In [1]:
import pandas as pd
import numpy as np
import lightgbm as lgb
from sklearn.model_selection import StratifiedKFold
from sklearn.preprocessing import LabelEncoder
from matplotlib.pyplot import plot, show
from sklearn.metrics import roc_auc_score
import json
from gensim.models.word2vec import Word2Vec

In [2]:
df_train = pd.read_csv('data/train_dataset.csv', sep='\t')
df_test = pd.read_csv('data/test_dataset.csv', sep='\t')
sub = pd.read_csv('data/submit_example.csv')
df_test['id'] = sub['id']
df = pd.concat([df_train, df_test])

# **细化特征**

In [3]:
df['location_first_lvl'] = df['location'].astype(str).apply(lambda x: json.loads(x)['first_lvl'])
df['location_sec_lvl'] = df['location'].astype(str).apply(lambda x: json.loads(x)['sec_lvl'])
df['location_third_lvl'] = df['location'].astype(str).apply(lambda x: json.loads(x)['third_lvl'])
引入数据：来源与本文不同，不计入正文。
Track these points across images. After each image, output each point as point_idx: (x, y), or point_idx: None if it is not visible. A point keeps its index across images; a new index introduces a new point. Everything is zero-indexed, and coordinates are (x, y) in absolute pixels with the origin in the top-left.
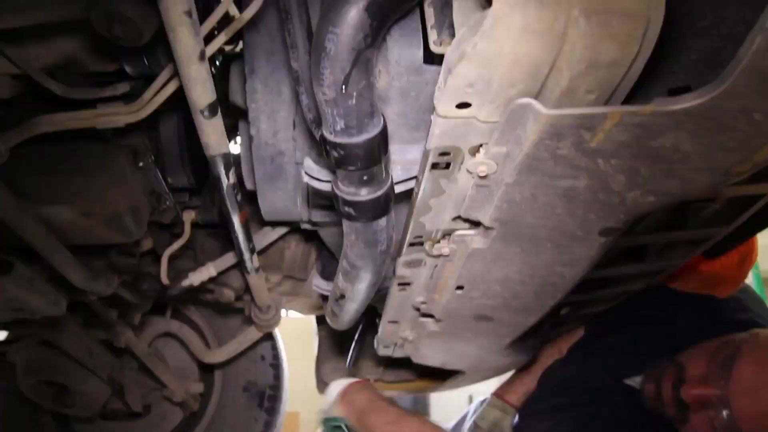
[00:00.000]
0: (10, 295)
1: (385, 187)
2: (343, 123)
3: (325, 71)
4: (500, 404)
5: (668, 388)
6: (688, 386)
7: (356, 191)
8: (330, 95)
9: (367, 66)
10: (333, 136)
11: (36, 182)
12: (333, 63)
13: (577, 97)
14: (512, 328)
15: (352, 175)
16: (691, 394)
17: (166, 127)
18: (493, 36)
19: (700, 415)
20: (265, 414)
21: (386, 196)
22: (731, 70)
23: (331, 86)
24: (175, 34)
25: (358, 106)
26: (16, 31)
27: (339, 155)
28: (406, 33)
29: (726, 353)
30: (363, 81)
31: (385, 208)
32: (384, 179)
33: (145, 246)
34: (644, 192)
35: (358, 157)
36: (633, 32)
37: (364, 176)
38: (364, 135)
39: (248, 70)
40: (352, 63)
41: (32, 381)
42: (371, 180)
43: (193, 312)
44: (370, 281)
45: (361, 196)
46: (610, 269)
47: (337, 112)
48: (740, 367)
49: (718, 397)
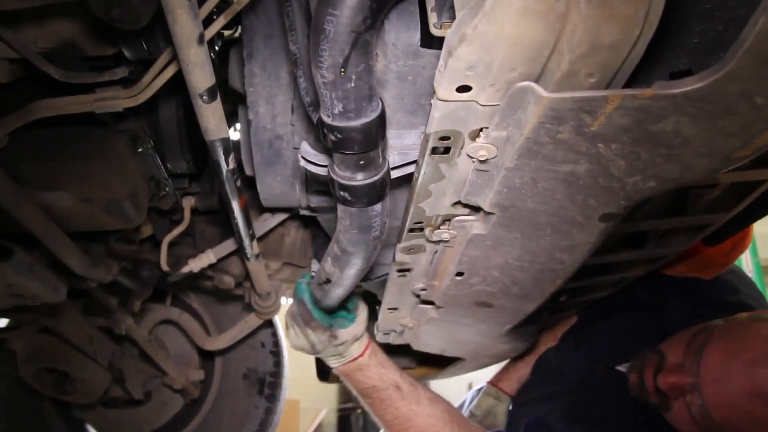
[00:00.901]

feats = ['user_name', 'action', 'auth_type', 'ip_location_type_keyword', 'ip_risk_level', 'ip', 'location',
         'device_model', 'os_type', 'os_version', 'browser_type', 'browser_version', 'bus_system_code', 'op_target',
         'location_first_lvl', 'location_sec_lvl', 'location_third_lvl',
         ]
cat = []


LABEL = 'risk_label'

df['sec'] = df['session_id'].apply(lambda x: int(x[-7:-5]))
df['sec_sin'] = np.sin(df['sec'] / 60 * 2 * np.pi)
df['sec_cos'] = np.cos(df['sec'] / 60 * 2 * np.pi)
df['op_date'] = pd.to_datetime(df['op_date'])
df['hour'] = df['op_date'].dt.hour
df['weekday'] = df['op_date'].dt.weekday
df['year'] = df['op_date'].dt.year
df['month'] = df['op_date'].dt.month
df['day'] = df['op_date'].dt.day
df['op_ts'] = df["op_date"].values.astype(np.int64) // 10 ** 9
df = df.sort_values(by=['user_name', 'op_ts']).reset_index(drop=True)
df['last_ts'] = df.groupby(['user_name'])['op_ts'].shift(1)
df['last_ts2'] = df.groupby(['user_name'])['op_ts'].shift(2)
df['ts_diff'] = df['op_ts'] - df['last_ts']
df['ts_diff2'] = df['op_ts'] - df['last_ts2']
feats += ['sec',
          'sec_sin', 'sec_cos',
          'op_ts', 'last_ts', 'ts_diff',
          'last_ts2',
          'ts_diff2',
          ]

# **特征构造（衍生特征）**

In [4]:
for name in ['auth_type']:
    df[name + '_fillna'] = df[name].astype('str')
    sent = df.groupby(['user_name', 'year', 'month', 'day'])[name + '_fillna'].agg(list).values

    vec_size = 6
    w2v_model = Word2Vec(sentences=sent, vector_size=vec_size, window=12, min_count=1, workers=1)
    tmp = df[name + '_fillna'].map(lambda x: w2v_model.wv[x])
    tmp = pd.DataFrame(list(tmp))
    tmp.columns = ['_'.join([name, 'emb', str(i)]) for i in range(vec_size)]
    df = pd.concat([df, tmp], axis=1)
    feats += list(tmp.columns)

for name in ['mean', 'std', 'max', 'min', 'median', 'skew']:
    for name1 in ['user_name', 'bus_system_code', 'auth_type', 'action',
                  ]:  # 'op_target'

        df[name1 + '_ts_diff_' + name] = df.groupby([name1])['ts_diff'].transform(name)
        feats.append(name1 + '_ts_diff_' + name)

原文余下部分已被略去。